(AVAILABLE RECORDS Opens)

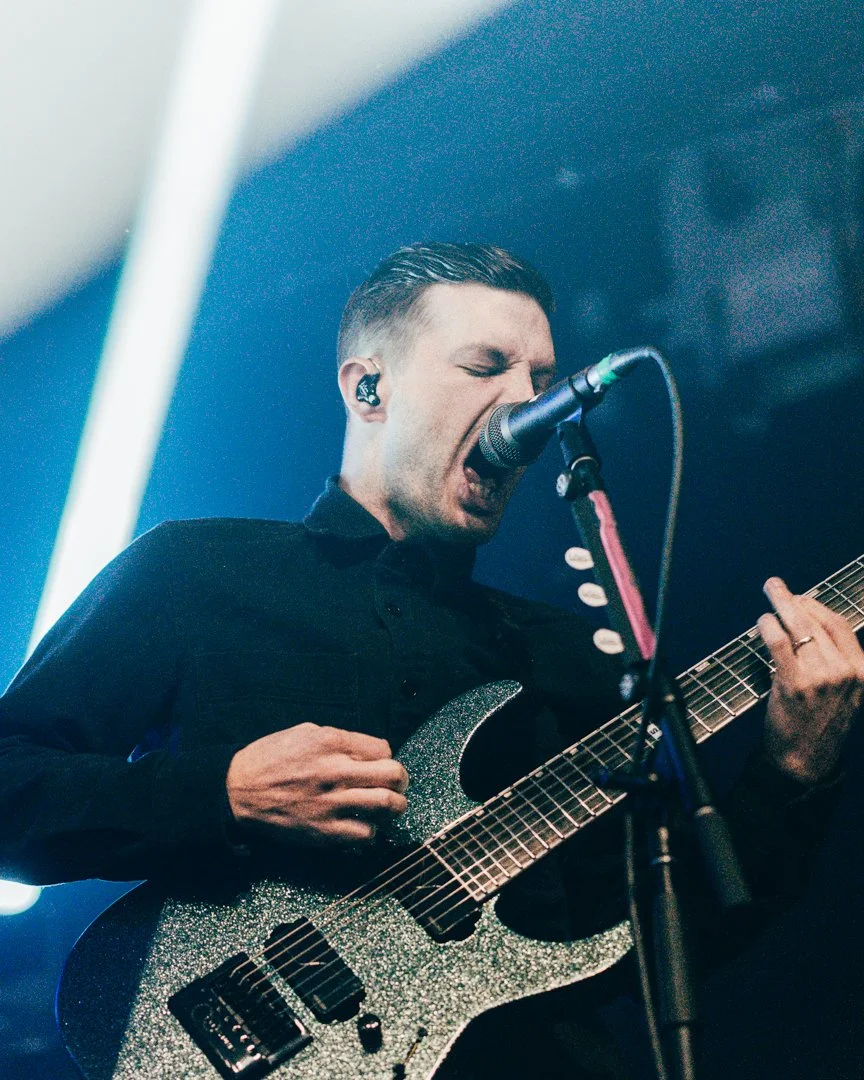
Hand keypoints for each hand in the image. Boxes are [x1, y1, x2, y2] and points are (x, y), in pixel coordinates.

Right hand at [225, 724, 408, 843]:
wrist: (237, 790)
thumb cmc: (270, 758)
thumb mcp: (304, 732)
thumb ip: (340, 740)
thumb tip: (367, 750)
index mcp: (332, 742)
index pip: (383, 749)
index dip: (385, 756)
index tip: (378, 763)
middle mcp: (336, 771)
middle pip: (394, 775)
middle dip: (401, 779)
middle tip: (397, 784)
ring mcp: (332, 803)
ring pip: (388, 805)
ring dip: (395, 805)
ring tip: (389, 805)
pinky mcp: (324, 831)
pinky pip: (366, 833)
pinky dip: (371, 829)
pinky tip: (363, 824)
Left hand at [757, 577, 863, 782]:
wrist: (806, 758)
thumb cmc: (818, 721)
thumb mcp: (843, 690)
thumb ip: (834, 659)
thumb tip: (808, 621)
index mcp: (862, 670)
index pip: (840, 624)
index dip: (816, 606)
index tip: (800, 597)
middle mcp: (845, 671)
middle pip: (816, 622)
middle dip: (793, 599)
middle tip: (775, 586)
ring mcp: (821, 677)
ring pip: (797, 627)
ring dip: (779, 608)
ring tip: (769, 596)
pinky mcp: (795, 683)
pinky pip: (780, 643)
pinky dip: (768, 627)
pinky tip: (762, 621)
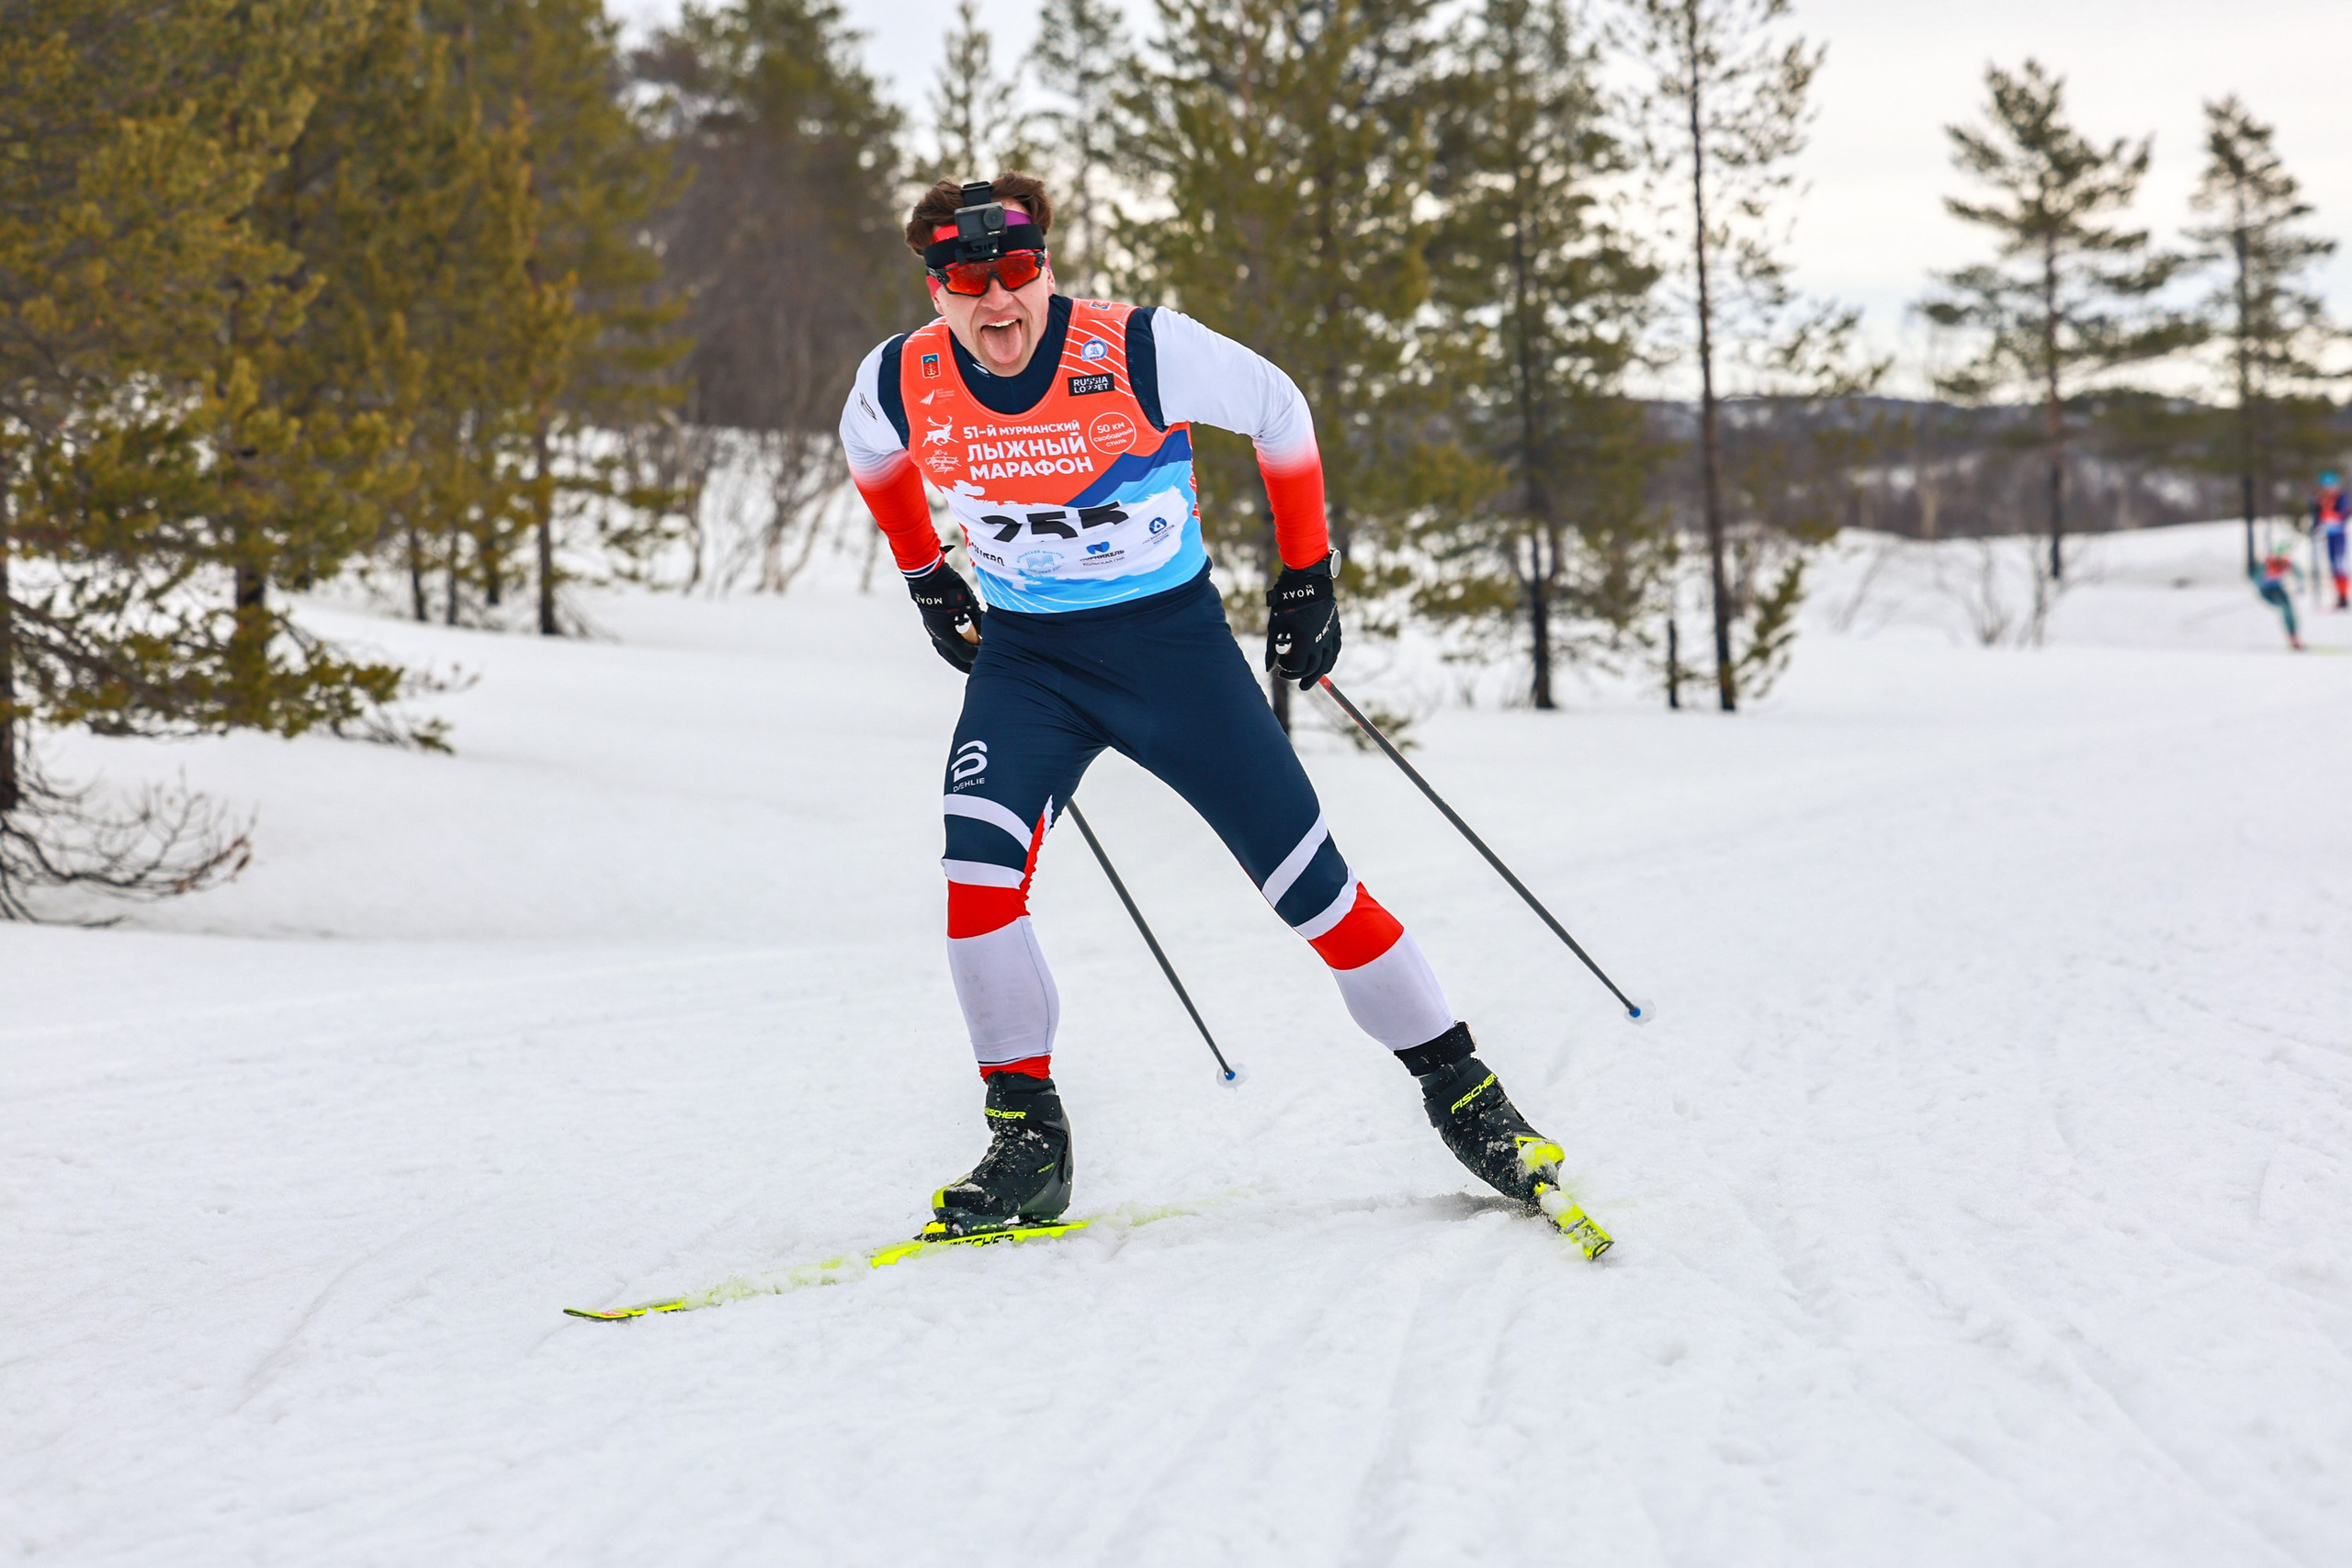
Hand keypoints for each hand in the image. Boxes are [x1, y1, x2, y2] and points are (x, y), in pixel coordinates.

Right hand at [908, 561, 984, 671]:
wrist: (930, 580)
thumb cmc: (953, 592)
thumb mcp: (971, 606)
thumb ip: (979, 622)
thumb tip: (986, 634)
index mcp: (949, 635)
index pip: (965, 654)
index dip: (976, 657)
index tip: (985, 656)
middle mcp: (939, 637)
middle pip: (954, 658)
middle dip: (965, 665)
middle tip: (975, 669)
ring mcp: (933, 632)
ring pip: (945, 652)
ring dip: (955, 658)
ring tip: (965, 663)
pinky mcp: (931, 626)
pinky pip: (940, 644)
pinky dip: (949, 649)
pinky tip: (955, 649)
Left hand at [1264, 554, 1340, 689]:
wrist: (1307, 579)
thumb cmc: (1286, 602)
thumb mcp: (1275, 626)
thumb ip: (1271, 649)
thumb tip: (1268, 668)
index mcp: (1305, 641)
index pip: (1298, 666)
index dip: (1288, 669)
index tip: (1279, 666)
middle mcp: (1320, 640)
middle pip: (1314, 668)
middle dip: (1301, 676)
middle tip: (1293, 681)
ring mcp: (1330, 633)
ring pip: (1328, 661)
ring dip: (1319, 673)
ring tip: (1310, 681)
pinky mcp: (1335, 626)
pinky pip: (1336, 648)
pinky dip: (1331, 659)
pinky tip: (1326, 664)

(AVAILABLE RECORDS Closes)

◆ ASSIGNMENT
Could you repeat, exactly and with nothing added, the lines from the top of the entries above through the line that holds "index pip: (965, 654)", leaving out any pictures?

◆ ANSWER BELOW
Hand keypoints for each hand in the image. Boxes are [x1, y1, x2, y2] and points are (x, y), in pixel coordinates.

Right hand at [225, 724, 408, 843]:
wrist: (237, 790)
thumb cmc: (270, 758)
thumb mcp: (304, 732)
thumb ip: (340, 740)
thumb tip: (367, 750)
index mcp: (332, 742)
index pip: (383, 749)
index dip: (385, 756)
index tip: (378, 763)
middle mcp: (336, 771)
middle pip: (394, 775)
middle dip: (401, 779)
middle tip: (397, 784)
ring mcp: (332, 803)
ring pip: (388, 805)
ring dip: (395, 805)
ring tip: (389, 805)
pinky mcp: (324, 831)
pinky pip: (366, 833)
pinky dip: (371, 829)
pinky tip: (363, 824)
Left hand at [757, 577, 863, 782]:
wrist: (806, 758)
thumb cmc: (818, 721)
thumb mcp: (843, 690)
thumb ip: (834, 659)
thumb tip: (808, 621)
index mcp: (862, 670)
index pip: (840, 624)
index dip: (816, 606)
index tip: (800, 597)
middle mcp: (845, 671)
middle pip: (816, 622)
middle dip: (793, 599)
middle tip: (775, 586)
ring mcp: (821, 677)
ring pip: (797, 627)
ring dip: (779, 608)
ring tip: (769, 596)
pinky mcp: (795, 683)
pinky pip: (780, 643)
pinky dip: (768, 627)
pinky tip: (762, 621)
Hand keypoints for each hand in the image. Boxes are [x1, y1, x2, y2] and points are (x, y), in pixel coordinates.

Right hand at [908, 561, 984, 671]:
wrist: (930, 580)
thumb cmc: (953, 592)
thumb mcp: (971, 606)
thumb ip: (979, 622)
thumb tip: (986, 634)
index mcp: (949, 635)
index pip: (965, 654)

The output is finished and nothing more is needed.